Ye falou com carinho sobre a China no passado. Ele defendeu a China durante a pandemia e expressou seu amor pelo país em uma entrevista de 2020 ao New York Post.
“Eu amo a China. Isso mudou minha vida. Isso mudou minha perspectiva; isso me deu uma perspectiva muito ampla. Minha mãe, professora de inglês, ensinou inglês na China quando eu estava na quinta série”, disse ele à publicação.
Ye enfrentou reações adversas em muitas partes do mundo depois de fazer comentários antissemitas em 2022 que levaram ao encerramento de uma parceria lucrativa com a Adidas em outubro de 2022.

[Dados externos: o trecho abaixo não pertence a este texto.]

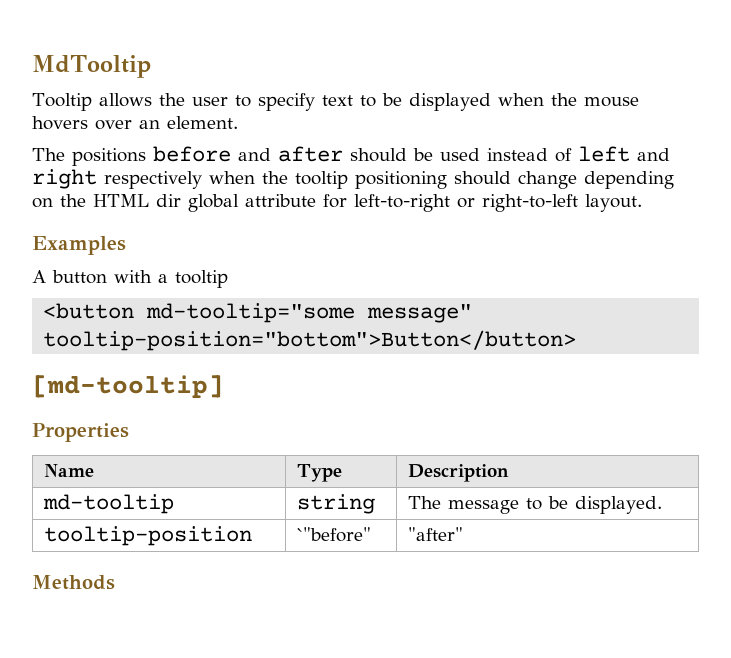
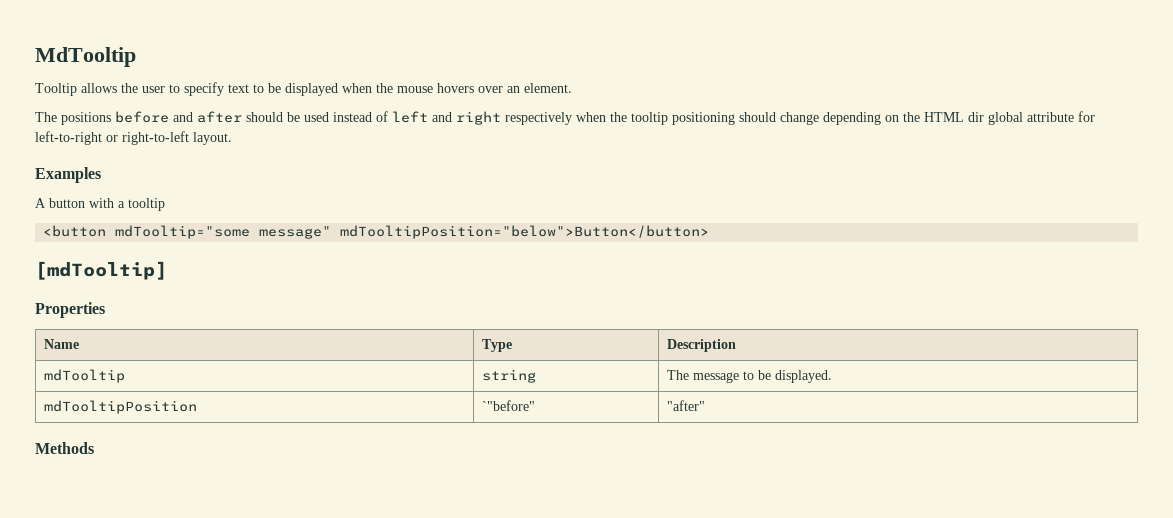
[146,303,473,323] [43,330,577,351] [32,375,224,399] md-tooltip="some message" tooltip-position="bottom">Button</button> // [md-tooltip] -> [115,225,710,239] [35,261,167,280] mdTooltip="some message" mdTooltipPosition="below">Button</button> // [mdTooltip]
[42,494,174,514] md-tooltip -> [43,369,125,383] mdTooltip
[43,526,252,546] tooltip-position -> [43,400,197,414] mdTooltipPosition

CDF Haikou International Duty Free City é um dos muitos shopping centers duty-free da ilha chinesa de Hainan.
Luo Yun Fei | Serviço de Inteligência Chinês | Imagens Getty
Na China, no entanto, é provável que enfrente menos ventos contrários, onde houve uma onda de sentimento anti-Israel nas redes sociais após a eclosão da guerra entre Israel e o Hamas.
A embaixada alemã na China começou a filtrar comentários de ódio na sua conta Weibo e a denunciar utilizadores cujas fotos de perfil combinavam símbolos nazis com a bandeira israelita.
“Parece-me que o partido não se importa com o antissemitismo”, disse Du. “Eu também não me importo com ele. Eu não sou judeu.”
“O destino final deles é o Tibete”, disse ele.
Artistas que apoiaram abertamente a independência do Tibete, incluindo Björk, Oasis e Bon Jovi, não viajaram para a China em digressões anteriores.